Active machine learning

active learning tree

Machine learning is an invaluable tool to detect patterns in big data and streamline experiments by prioritizing the most promising candidates, as indicated by the increasing number of companies in this space. However, machine learning performance is tightly coupled to the size and quality of the available data. Major efforts in machine learning research aim at improving predictive architectures to deal with complex, sparse, and noisy data. We take an alternative approach and instead use machine learning in the generation of high quality data. To this end, we let the machine learning model decide which data it would most profit from. Coupled to laboratory automation, such active machine learning workflows can drive experimentation and autonomous optimization. Multiple of our studies have shown that active learning can improve machine learning performance and identify promising new solutions rapidly, for example in the context of drug discovery, chemogenomics, and chemical reaction condition optimization. However, multiple practical challenges remain. Currently, we are investigating what the most efficient learning strategies are, how groups of experiments should be selected, how to select training data, and how to integrate orthogonal data. We tailor active machine learning platforms and investigate model interpretability to guide biochemical experiments or complex computations and apply the resulting models in the analysis and development of therapeutics. 
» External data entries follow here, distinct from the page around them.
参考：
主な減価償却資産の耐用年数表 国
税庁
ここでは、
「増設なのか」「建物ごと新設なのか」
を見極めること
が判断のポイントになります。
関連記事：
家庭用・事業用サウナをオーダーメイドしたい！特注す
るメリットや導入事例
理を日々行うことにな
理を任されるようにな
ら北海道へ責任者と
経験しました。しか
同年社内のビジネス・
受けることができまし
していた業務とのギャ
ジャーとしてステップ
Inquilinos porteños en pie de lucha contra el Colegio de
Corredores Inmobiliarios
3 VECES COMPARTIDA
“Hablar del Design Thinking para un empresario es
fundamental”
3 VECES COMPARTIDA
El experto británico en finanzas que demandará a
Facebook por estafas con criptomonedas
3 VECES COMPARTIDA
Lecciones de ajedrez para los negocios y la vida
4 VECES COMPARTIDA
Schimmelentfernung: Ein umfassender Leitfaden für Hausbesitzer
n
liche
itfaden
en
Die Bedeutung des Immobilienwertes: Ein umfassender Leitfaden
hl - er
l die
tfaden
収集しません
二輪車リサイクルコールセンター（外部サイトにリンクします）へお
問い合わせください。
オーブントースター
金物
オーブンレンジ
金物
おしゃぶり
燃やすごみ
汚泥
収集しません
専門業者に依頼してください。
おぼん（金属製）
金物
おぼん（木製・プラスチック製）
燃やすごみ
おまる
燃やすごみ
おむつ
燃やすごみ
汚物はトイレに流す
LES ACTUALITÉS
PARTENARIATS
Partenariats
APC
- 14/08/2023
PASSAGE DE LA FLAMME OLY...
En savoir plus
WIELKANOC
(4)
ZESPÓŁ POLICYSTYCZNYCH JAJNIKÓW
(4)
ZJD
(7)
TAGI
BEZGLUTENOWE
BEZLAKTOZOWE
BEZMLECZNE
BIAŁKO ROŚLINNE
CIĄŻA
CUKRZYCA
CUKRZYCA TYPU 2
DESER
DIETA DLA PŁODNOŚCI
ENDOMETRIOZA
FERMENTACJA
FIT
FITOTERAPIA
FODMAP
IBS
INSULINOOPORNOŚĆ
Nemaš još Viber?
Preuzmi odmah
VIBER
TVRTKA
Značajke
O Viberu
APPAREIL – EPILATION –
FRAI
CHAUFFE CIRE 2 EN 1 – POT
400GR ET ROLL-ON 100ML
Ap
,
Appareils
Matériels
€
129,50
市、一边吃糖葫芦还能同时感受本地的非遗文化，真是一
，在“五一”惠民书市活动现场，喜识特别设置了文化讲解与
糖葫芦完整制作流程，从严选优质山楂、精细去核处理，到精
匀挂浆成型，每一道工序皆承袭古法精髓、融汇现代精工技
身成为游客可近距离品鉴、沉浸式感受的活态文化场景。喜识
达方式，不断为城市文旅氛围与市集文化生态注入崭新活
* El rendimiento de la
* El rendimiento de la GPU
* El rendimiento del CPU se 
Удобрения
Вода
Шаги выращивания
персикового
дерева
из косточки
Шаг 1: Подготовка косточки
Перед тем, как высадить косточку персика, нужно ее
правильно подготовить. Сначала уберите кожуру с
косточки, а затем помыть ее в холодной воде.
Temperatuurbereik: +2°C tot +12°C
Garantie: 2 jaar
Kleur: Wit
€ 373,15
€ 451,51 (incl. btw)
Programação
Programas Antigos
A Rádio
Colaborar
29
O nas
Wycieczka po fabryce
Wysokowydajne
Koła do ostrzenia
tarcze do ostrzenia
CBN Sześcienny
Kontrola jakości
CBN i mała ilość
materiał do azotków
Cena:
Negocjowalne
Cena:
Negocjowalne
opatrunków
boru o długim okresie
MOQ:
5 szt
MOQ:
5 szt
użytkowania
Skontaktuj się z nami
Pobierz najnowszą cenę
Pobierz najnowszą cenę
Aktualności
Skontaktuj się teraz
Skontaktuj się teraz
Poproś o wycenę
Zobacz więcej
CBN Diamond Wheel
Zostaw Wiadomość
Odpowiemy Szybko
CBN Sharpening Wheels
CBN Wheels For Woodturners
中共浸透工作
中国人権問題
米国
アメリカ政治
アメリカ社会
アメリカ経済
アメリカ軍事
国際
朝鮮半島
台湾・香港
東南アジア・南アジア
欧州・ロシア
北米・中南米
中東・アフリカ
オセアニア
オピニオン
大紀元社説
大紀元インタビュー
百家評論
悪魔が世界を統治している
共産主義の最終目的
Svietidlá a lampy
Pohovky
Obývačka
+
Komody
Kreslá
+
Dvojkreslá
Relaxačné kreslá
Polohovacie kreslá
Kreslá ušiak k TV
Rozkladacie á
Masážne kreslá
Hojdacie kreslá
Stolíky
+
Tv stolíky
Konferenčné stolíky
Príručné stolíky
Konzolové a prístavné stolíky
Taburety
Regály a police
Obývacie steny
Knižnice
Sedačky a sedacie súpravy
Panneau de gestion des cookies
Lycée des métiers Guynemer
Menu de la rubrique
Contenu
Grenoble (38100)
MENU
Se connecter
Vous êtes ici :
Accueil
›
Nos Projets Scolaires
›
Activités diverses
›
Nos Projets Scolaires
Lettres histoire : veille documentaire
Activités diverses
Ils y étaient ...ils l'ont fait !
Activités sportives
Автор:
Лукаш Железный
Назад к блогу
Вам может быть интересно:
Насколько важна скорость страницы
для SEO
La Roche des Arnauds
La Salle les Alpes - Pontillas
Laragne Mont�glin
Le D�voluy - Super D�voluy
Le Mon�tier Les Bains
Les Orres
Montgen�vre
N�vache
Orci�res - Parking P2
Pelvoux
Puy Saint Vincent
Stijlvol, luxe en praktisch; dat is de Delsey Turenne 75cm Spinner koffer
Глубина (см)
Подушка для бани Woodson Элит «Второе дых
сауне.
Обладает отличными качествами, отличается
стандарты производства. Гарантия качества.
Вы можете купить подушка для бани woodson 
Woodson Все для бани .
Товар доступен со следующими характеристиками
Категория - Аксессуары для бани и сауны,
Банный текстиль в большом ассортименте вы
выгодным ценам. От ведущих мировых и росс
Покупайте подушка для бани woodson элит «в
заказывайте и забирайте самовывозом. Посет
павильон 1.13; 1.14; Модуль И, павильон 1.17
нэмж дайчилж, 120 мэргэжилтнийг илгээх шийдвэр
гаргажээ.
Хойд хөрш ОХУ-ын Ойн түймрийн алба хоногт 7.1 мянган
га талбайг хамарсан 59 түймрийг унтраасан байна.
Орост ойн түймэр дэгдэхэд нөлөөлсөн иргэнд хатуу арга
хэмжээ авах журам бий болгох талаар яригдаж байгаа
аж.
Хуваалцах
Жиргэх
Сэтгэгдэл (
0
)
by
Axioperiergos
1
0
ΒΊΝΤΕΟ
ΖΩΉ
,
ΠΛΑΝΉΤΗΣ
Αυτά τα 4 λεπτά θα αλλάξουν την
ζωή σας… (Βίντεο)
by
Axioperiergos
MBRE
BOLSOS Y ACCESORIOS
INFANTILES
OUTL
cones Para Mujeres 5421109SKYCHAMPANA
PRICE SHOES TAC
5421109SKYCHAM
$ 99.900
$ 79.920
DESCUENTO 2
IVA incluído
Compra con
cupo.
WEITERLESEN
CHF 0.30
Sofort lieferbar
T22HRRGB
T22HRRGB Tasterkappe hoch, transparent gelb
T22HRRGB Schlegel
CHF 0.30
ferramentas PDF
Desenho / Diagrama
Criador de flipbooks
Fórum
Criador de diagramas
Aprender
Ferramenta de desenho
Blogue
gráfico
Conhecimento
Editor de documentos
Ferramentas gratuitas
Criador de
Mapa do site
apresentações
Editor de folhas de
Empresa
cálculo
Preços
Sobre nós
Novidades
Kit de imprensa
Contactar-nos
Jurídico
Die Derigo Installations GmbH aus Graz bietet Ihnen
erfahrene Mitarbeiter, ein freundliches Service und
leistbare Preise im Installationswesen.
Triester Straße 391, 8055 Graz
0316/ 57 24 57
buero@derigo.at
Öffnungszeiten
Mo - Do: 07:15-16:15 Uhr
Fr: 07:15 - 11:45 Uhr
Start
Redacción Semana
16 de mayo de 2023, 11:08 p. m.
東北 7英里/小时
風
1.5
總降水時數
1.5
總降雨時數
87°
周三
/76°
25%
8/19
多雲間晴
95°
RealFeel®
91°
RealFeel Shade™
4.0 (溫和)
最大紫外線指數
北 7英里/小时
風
Predicting properties of therapeutics

We harness big and small biochemical and clinical data to predict unknown properties of approved or investigational therapeutics. Such efforts help explain mechanisms of action, guide drug-repurposing efforts, direct molecular optimizations, predict drug-drug interactions, and identify side-effects of drugs. The latter is particularly relevant for mechanisms that are historically underrecognized, such as interference with epigenetic targets. When analyzing approved therapeutics, we also have to consider their "inactive ingredients", which can potentially lead to allergic reactions in hypersensitive patients or unknowingly change drug exposure. These underappreciated effects directly impact patient outcomes and guide future drug discovery and development efforts. Through validating such predictions in vitro or using clinical data, we can improve our understanding of currently available therapeutics, guide the design of novel therapeutic candidates, as well as gain actionable insights for personalized medicine.

Designing new formulations


Coupling our predictive models and assay technologies enables us to efficiently design novel drug delivery solutions. These technologies can boost the efficacy and safety of medications, for example by enabling better targeting or modulating the metabolism of drugs. Through the application of machine learning, we can hasten the discovery of such materials. By specifically focusing on re-purposing food and drug additives, we generate drug delivery solutions with accelerated pathway for potential approval. For example, we have identified food additives that can slow down drug metabolism, invented coatings for enzymatically-controlled drug release, and designed novel nanoparticles from small molecular excipients that increase their anti-cancer effectiveness in vivo. Currently on-going efforts investigate the in vivo potential of functional excipients that reduce the side-effects and toxicity of the delivered drug.